# Reading Scripture with the Church Fathers (Hall)



## RamistThomist (Nov 1, 2014)

by Christopher A. Hall (IVP).

The book turned out much better than I expected it to be. The author avoided anachronisms and the scope of the text, while very limited, skillfully outlined the Church Fathers' (more on that elusive term later) handling of Scripture.

Christopher Hall argues that Evangelicals should make the Church Fathers routine conversation partners in our interpretation of Scripture. Not to make them the last word, since much of their exegesis is rather forced, but because a regular *re*reading of the Church Fathers provides an important epistemological service: it forces us to examine our own presuppositions and culture as we come to the text.

What is a Church Father? Admittedly, any definition of this term is somewhat arbitrary. Hall summarizes the definition along the lines of someone who has received traditional teaching (Hall 50; cf Irenaeus) and faithfully preserved conciliar conclusions. A Church father must have antiquity, holiness of life (although this can be stretched when it comes to things like temper and gentleness) and orthodox doctrine. Granted, a number of questions are begged at this point, but we must move on.
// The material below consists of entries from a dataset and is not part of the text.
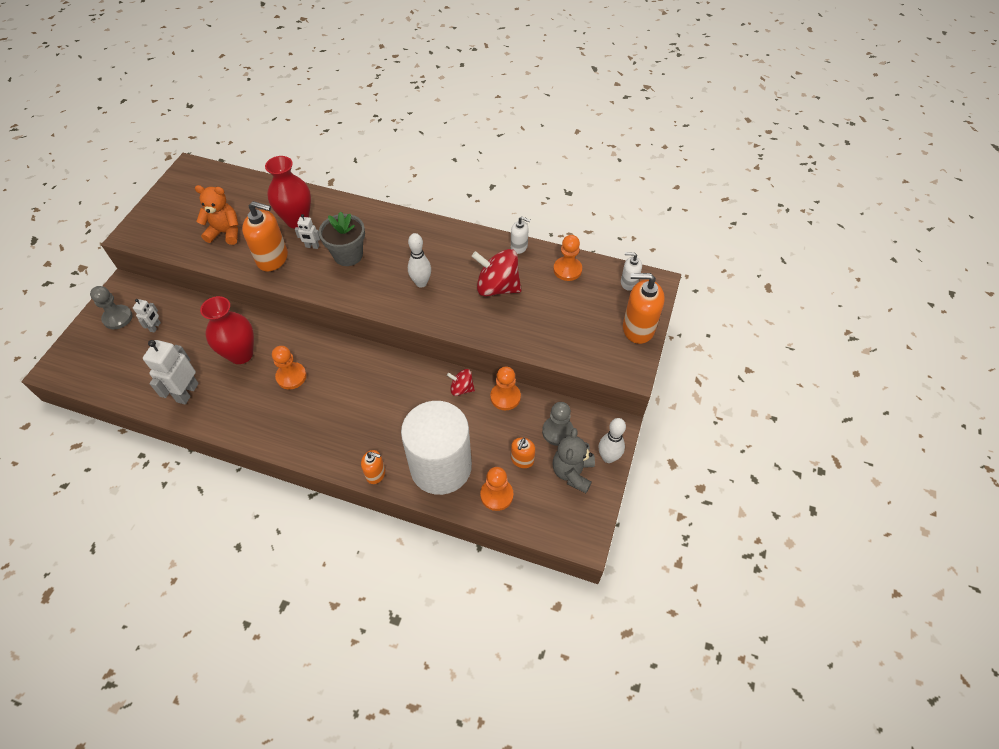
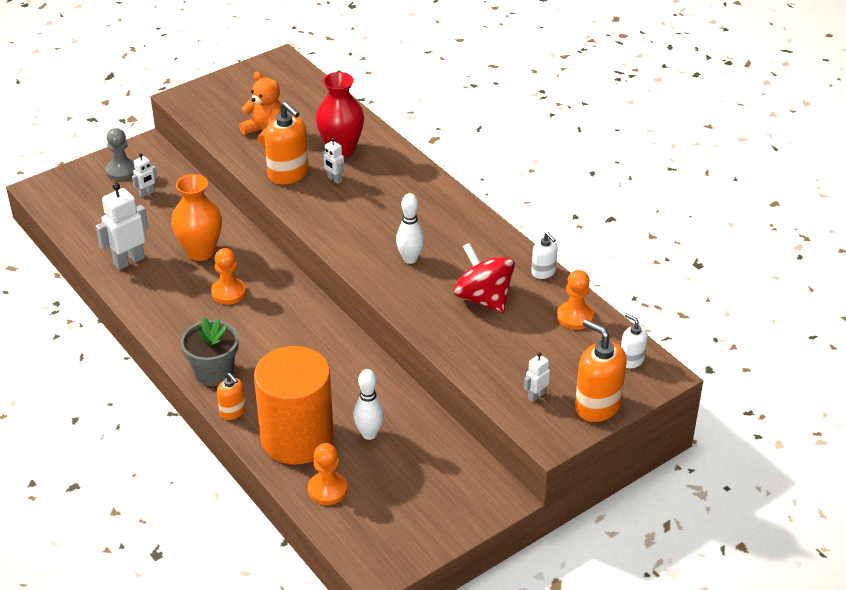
camera: 35 degrees right, 15 degrees down
(241, 354) = (200, 252): red vase -> orange vase
(348, 255) = (361, 202): grey flower pot -> grey flower pot (214, 372)
(441, 467) = (297, 438): white cylinder -> orange cylinder
(461, 388) = (379, 383): red spinning top -> none
(505, 397) = (415, 413): orange pawn -> none
(522, 460) = (380, 474): orange soap dispenser -> none
(557, 431) = (440, 470): grey pawn -> none
(572, 472) = (420, 512): grey teddy bear -> none
(594, 343) = (536, 396): none -> white robot
(608, 457) = (470, 519): white bowling pin -> white bowling pin (369, 434)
Hall then survey eight fathers: four Eastern (Athanasius, Nazianzus, Basil, and Chrysostom) and four Western (Ambrose, Augustine, Jerome, and Gregory the Great) and points the reader to certain works. Much of this section is a summary of what you would find in textbooks on the Nicene and post-Nicene period. I won't go into it here. 

He then contrasts the allegorizing of Alexandria with the more literal approach of Antioch. 

Of course, the fathers aren't infallible. Further, we should be wary of stretching the Patrum Consensus beyond what it can hold. 

What can we take from the Church Fathers? Unlike modern academic tendencies, they did not divorce the reading of Scripture and the doing of theology from liturgy (happily, with the coming demise of the German-based post-graduate system in America, we might be approaching a period when this is possible).

Even more, the Fathers had mnemonic powers that Americans can only dream of. This allowed them to be remarkably sensitive to motifs in Scripture that a concordance might miss. While Hall doesn't cover this, to be a bishop in the ancient church one must have memorized the entire Psalter. (And later, to be a Cossack warrior in Russia one must also have memorized the Psalter. When you get captured by Muslimists chanting the Psalter would help you endure torture).

And to be honest, if you want to memorize large chunks of Scripture, you probably need to chant it. Not recite it nor re-read it, but chant it. That's likely why John Chrysostom had the entire Bible memorized. 

As a whole the book is outstanding. Some repetition and for those who have read widely on the Nicene debates, parts of the book can be skipped. On the other hand, this is probably the best introduction to the Church Fathers.


----------